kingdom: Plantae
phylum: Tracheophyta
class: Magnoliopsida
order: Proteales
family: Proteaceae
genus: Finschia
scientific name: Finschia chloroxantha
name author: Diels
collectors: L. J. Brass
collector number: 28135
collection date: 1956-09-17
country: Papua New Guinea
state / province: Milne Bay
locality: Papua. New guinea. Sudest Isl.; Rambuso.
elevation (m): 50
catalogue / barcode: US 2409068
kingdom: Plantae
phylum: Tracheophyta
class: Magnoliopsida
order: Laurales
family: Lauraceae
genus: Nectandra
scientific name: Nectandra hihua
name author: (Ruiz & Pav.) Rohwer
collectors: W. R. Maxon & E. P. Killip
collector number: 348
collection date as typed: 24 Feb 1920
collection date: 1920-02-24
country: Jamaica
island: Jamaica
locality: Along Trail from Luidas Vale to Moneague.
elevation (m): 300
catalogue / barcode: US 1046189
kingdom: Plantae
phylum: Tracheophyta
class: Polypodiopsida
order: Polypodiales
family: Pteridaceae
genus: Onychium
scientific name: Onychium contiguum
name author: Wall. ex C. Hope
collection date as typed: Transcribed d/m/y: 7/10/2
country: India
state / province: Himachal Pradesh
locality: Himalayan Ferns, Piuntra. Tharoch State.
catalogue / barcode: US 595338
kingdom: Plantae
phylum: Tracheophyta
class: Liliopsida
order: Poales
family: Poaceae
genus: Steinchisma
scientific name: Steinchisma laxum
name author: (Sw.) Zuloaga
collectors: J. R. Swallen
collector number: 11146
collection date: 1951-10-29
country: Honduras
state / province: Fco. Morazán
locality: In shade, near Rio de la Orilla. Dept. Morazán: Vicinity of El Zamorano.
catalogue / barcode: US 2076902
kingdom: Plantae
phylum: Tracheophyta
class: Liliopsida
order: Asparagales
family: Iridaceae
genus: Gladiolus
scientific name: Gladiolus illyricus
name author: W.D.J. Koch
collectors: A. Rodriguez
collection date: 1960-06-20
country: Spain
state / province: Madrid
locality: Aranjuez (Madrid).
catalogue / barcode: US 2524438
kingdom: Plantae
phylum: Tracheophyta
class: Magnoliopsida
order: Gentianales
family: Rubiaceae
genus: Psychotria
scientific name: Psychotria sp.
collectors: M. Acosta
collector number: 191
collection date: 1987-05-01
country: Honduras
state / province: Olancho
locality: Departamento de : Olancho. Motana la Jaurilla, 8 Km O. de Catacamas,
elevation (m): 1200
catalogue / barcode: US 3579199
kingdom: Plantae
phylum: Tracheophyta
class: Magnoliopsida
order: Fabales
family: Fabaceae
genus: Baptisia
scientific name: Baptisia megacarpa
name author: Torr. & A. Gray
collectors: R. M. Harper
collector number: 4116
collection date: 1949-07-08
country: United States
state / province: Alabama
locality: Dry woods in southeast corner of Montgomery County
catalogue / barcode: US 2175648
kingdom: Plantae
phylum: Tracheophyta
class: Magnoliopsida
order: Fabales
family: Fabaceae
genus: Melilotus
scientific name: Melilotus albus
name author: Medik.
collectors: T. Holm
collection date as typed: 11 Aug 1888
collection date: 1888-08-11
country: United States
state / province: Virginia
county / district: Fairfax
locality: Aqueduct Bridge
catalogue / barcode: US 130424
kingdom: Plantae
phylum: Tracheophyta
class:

-----

### Work to do
Recast the lines of all the items above as a single numbered list, and leave out any blank lines.

### The response
1. kingdom: Plantae
2. phylum: Tracheophyta
3. class: Magnoliopsida
4. order: Proteales
5. family: Proteaceae
6. genus: Finschia
7. scientific name: Finschia chloroxantha
8. name author: Diels
9. collectors: L. J. Brass
10. collector number: 28135
11. collection date: 1956-09-17
12. country: Papua New Guinea
13. state / province: Milne Bay
14. locality: Papua. New guinea. Sudest Isl.; Rambuso.
15. elevation (m): 50
16. catalogue / barcode: US 2409068
17. kingdom: Plantae
18. phylum: Tracheophyta
19. class: Magnoliopsida
20. order: Laurales
21. family: Lauraceae
22. genus: Nectandra
23. scientific name: Nectandra hihua
24. name author: (Ruiz & Pav.) Rohwer
25. collectors: W. R. Maxon & E. P. Killip
26. collector number: 348
27. collection date as typed: 24 Feb 1920
28. collection date: 1920-02-24
29. country: Jamaica
30. island: Jamaica
31. locality: Along Trail from Luidas Vale to Moneague.
32. elevation (m): 300
33. catalogue / barcode: US 1046189
34. kingdom: Plantae
35. phylum: Tracheophyta
36. class: Polypodiopsida
37. order: Polypodiales
38. family: Pteridaceae
39. genus: Onychium
40. scientific name: Onychium contiguum
41. name author: Wall. ex C. Hope
42. collection date as typed: Transcribed d/m/y: 7/10/2
43. country: India
44. state / province: Himachal Pradesh
45. locality: Himalayan Ferns, Piuntra. Tharoch State.
46. catalogue / barcode: US 595338
47. kingdom: Plantae
48. phylum: Tracheophyta
49. class: Liliopsida
50. order: Poales
51. family: Poaceae
52. genus: Steinchisma
53. scientific name: Steinchisma laxum
54. name author: (Sw.) Zuloaga
55. collectors: J. R. Swallen
56. collector number: 11146
57. collection date: 1951-10-29
58. country: Honduras
59. state / province: Fco. Morazán
60. locality: In shade, near Rio de la Orilla. Dept. Morazán: Vicinity of El Zamorano.
61. catalogue / barcode: US 2076902
62. kingdom: Plantae
63. phylum: Tracheophyta
64. class: Liliopsida
65. order: Asparagales
66. family: Iridaceae
67. genus: Gladiolus
68. scientific name: Gladiolus illyricus
69. name author: W.D.J. Koch
70. collectors: A. Rodriguez
71. collection date: 1960-06-20
72. country: Spain
73. state / province: Madrid
74. locality: Aranjuez (Madrid).
75. catalogue / barcode: US 2524438
76. kingdom: Plantae
77. phylum: Tracheophyta
78. class: Magnoliopsida
79. order: Gentianales
80. family: Rubiaceae
81. genus: Psychotria
82. scientific name: Psychotria sp.
83. collectors: M. Acosta
84. collector number: 191
85. collection date: 1987-05-01
86. country: Honduras
87. state / province: Olancho
88. locality: Departamento de : Olancho. Motana la Jaurilla, 8 Km O. de Catacamas,
89. elevation (m): 1200
90. catalogue / barcode: US 3579199
91. kingdom: Plantae
92. phylum: Tracheophyta
93. class: Magnoliopsida
94. order: Fabales
95. family: Fabaceae
96. genus: Baptisia
97. scientific name: Baptisia megacarpa
98. name author: Torr. & A. Gray
99. collectors: R. M. Harper
100. collector number: 4116
101. collection date: 1949-07-08
102. country: United States
103. state / province: Alabama
104. locality: Dry woods in southeast corner of Montgomery County
105. catalogue / barcode: US 2175648
106. kingdom: Plantae
107. phylum: Tracheophyta
108. class: Magnoliopsida
109. order: Fabales
110. family: Fabaceae
111. genus: Melilotus
112. scientific name: Melilotus albus
113. name author: Medik.
114. collectors: T. Holm
115. collection date as typed: 11 Aug 1888
116. collection date: 1888-08-11
117. country: United States
118. state / province: Virginia
119. county / district: Fairfax
120. locality: Aqueduct Bridge
121. catalogue / barcode: US 130424
122. kingdom: Plantae
123. phylum: Tracheophyta
124. class:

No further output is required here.